*EXERCISE DETAILS*.
Rewrite all the items with every "document elements" replaced by "page elements" and everything else unchanged. Leave the pictures out of your answer.

[BEGIN DATA LISTING]

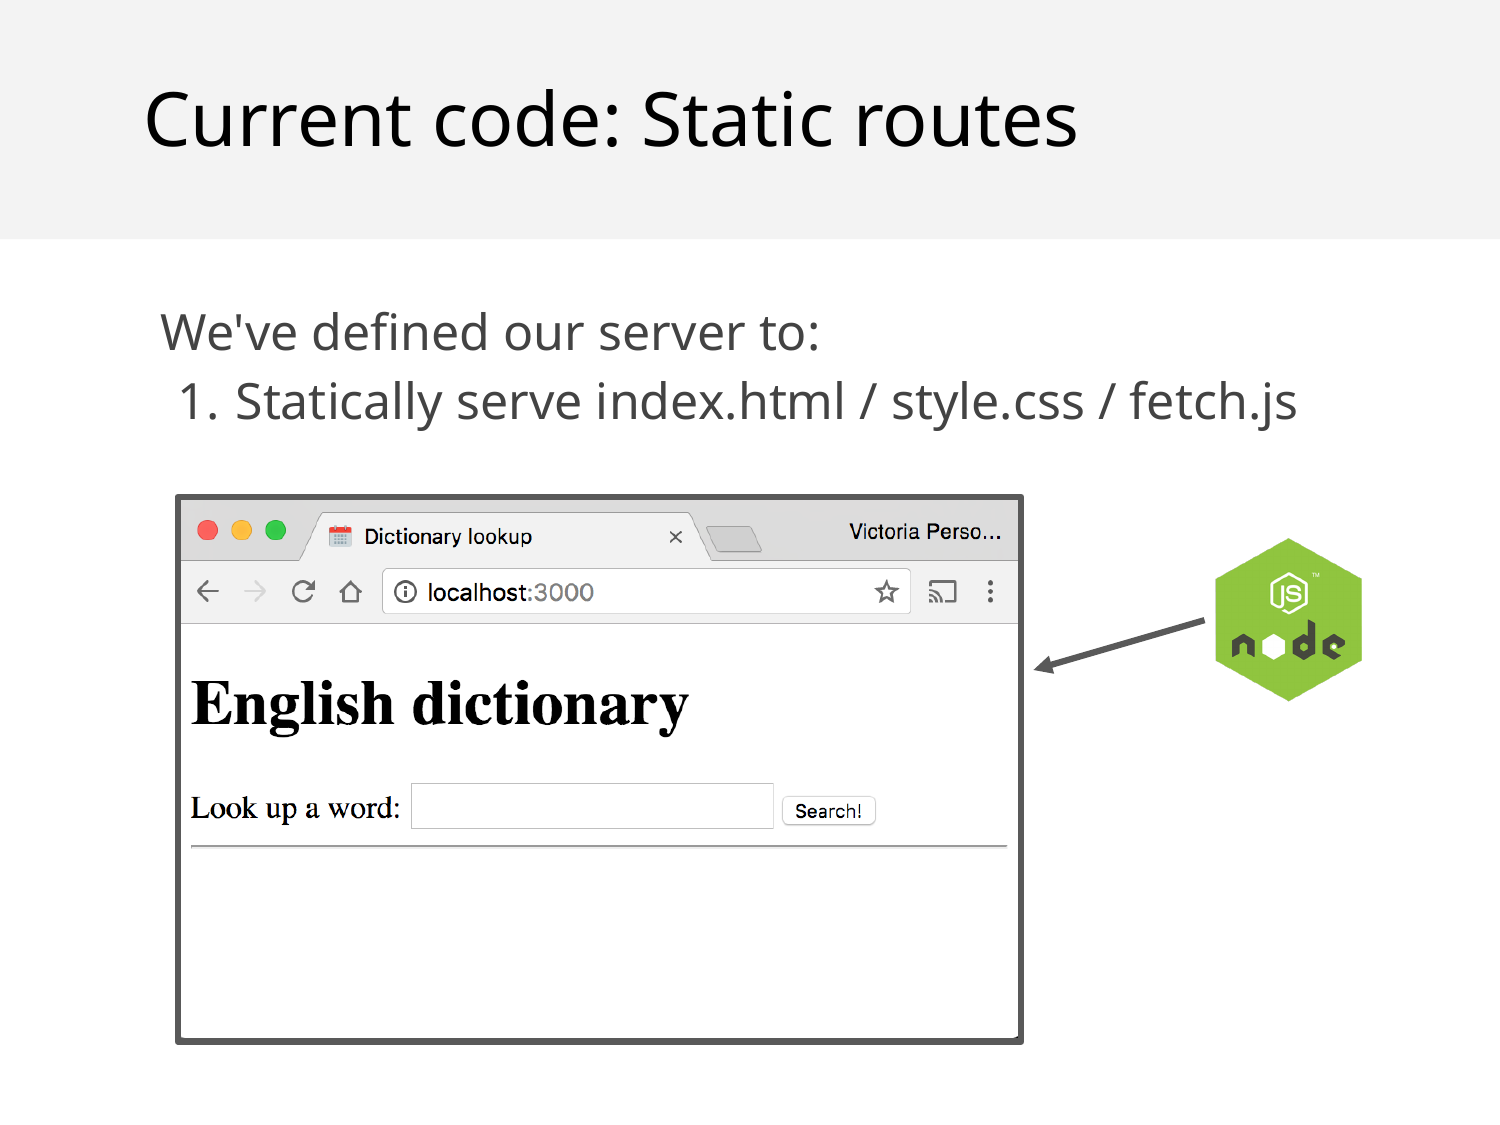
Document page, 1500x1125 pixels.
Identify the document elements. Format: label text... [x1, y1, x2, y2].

list We've defined our server to: Statically serve index.html / style.css / fetch.js [145, 276, 1372, 443]
title Current code: Static routes [128, 56, 1372, 183]
picture [180, 499, 1019, 1039]
picture [1204, 536, 1372, 704]
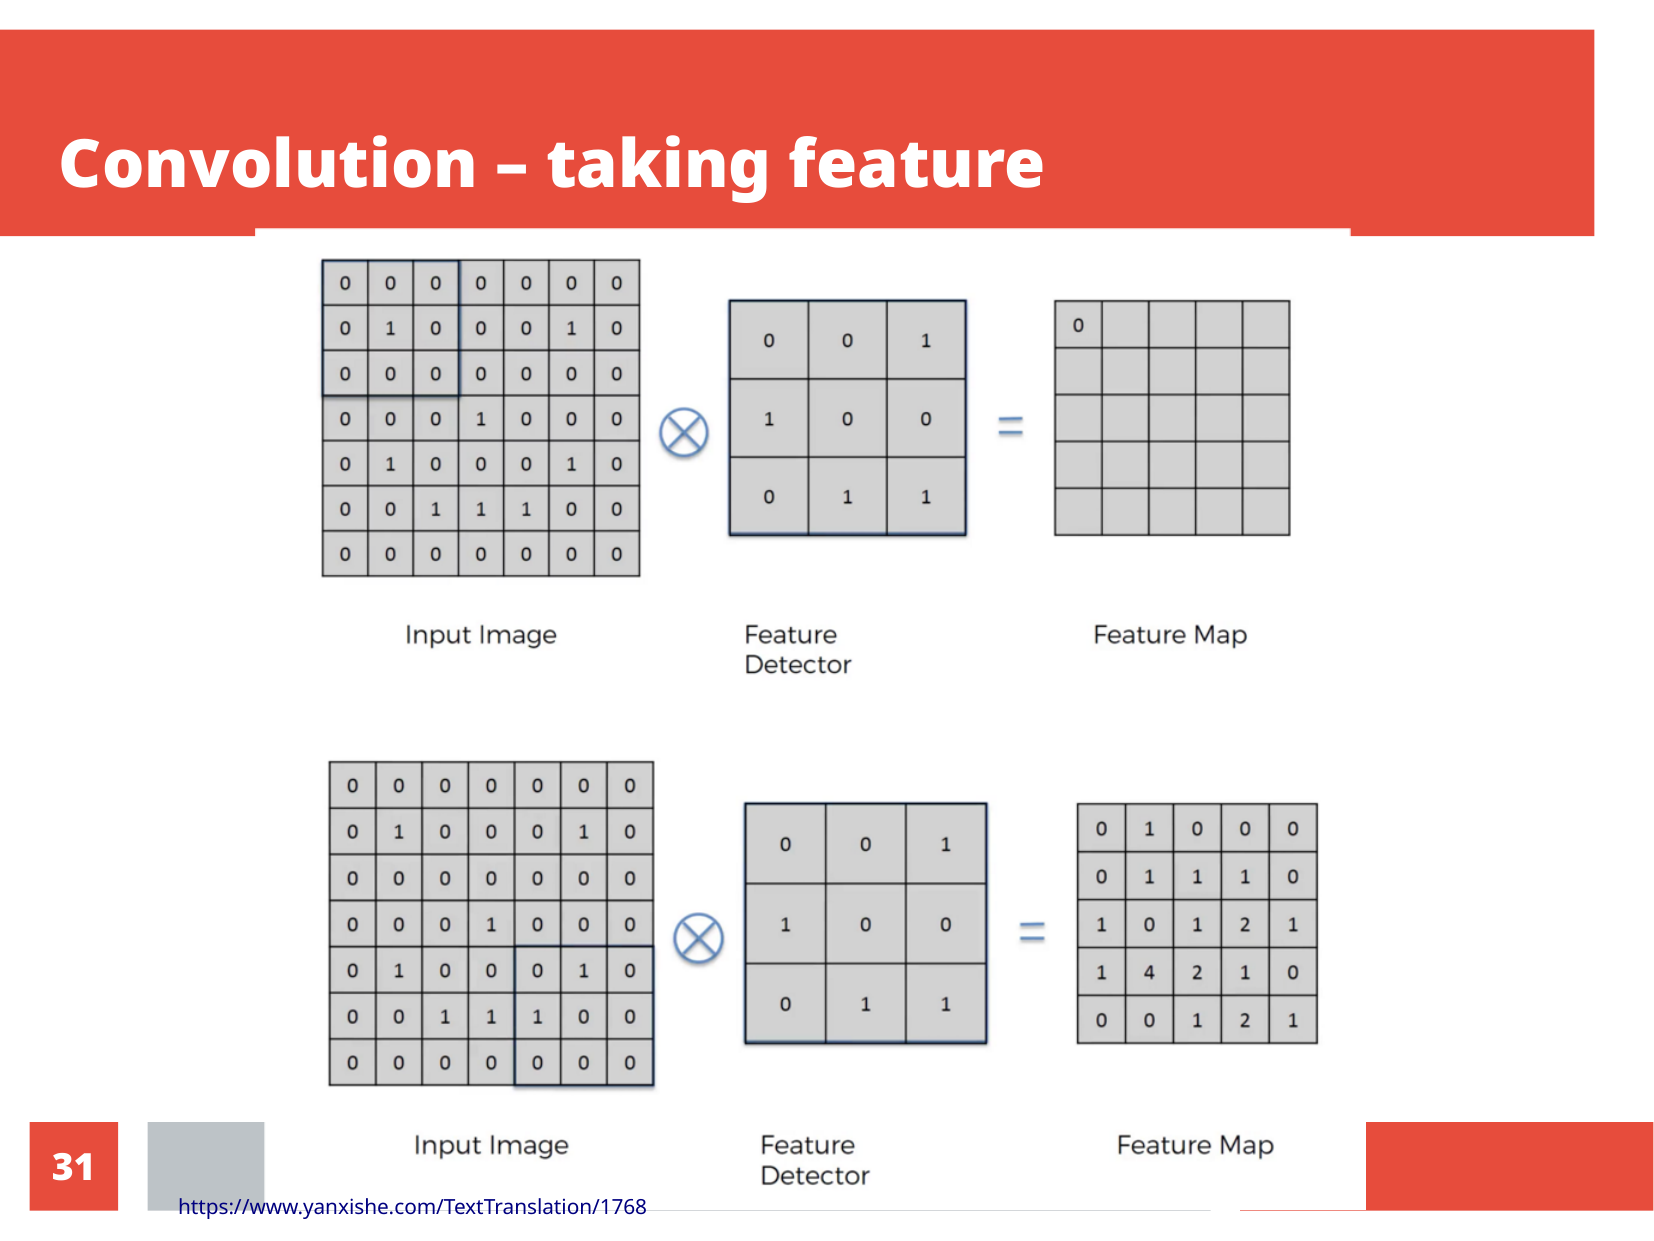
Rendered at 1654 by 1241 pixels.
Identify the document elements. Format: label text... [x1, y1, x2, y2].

title Convolution – taking feature [59, 59, 1595, 207]
picture [255, 228, 1351, 706]
text_box https://www.yanxishe.com/TextTranslation/1768 [163, 1185, 691, 1225]
picture [264, 719, 1366, 1210]
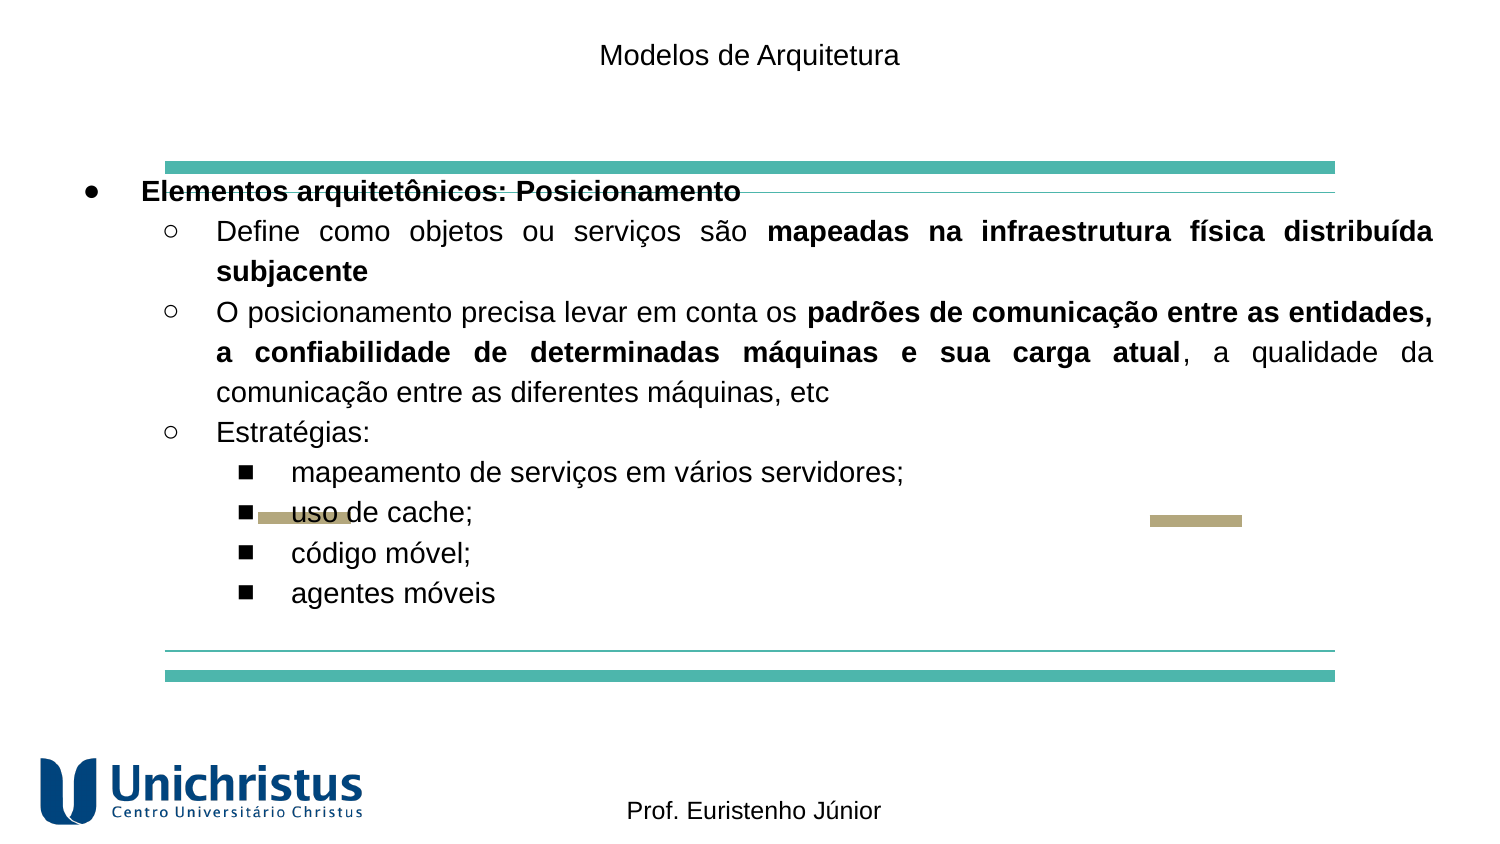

[END DATA LISTING]

*CORRECT OUTPUT*.
Document page, 1500x1125 pixels.
Identify the page elements. Format: label text... [x1, y1, x2, y2].

list We've defined our server to: Statically serve index.html / style.css / fetch.js [145, 276, 1372, 443]
title Current code: Static routes [128, 56, 1372, 183]
picture [180, 499, 1019, 1039]
picture [1204, 536, 1372, 704]
Rendered at 1654 by 1241 pixels.
Identify the page elements. Format: label text... [x1, y1, x2, y2].

title Convolution – taking feature [59, 59, 1595, 207]
picture [255, 228, 1351, 706]
text_box https://www.yanxishe.com/TextTranslation/1768 [163, 1185, 691, 1225]
picture [264, 719, 1366, 1210]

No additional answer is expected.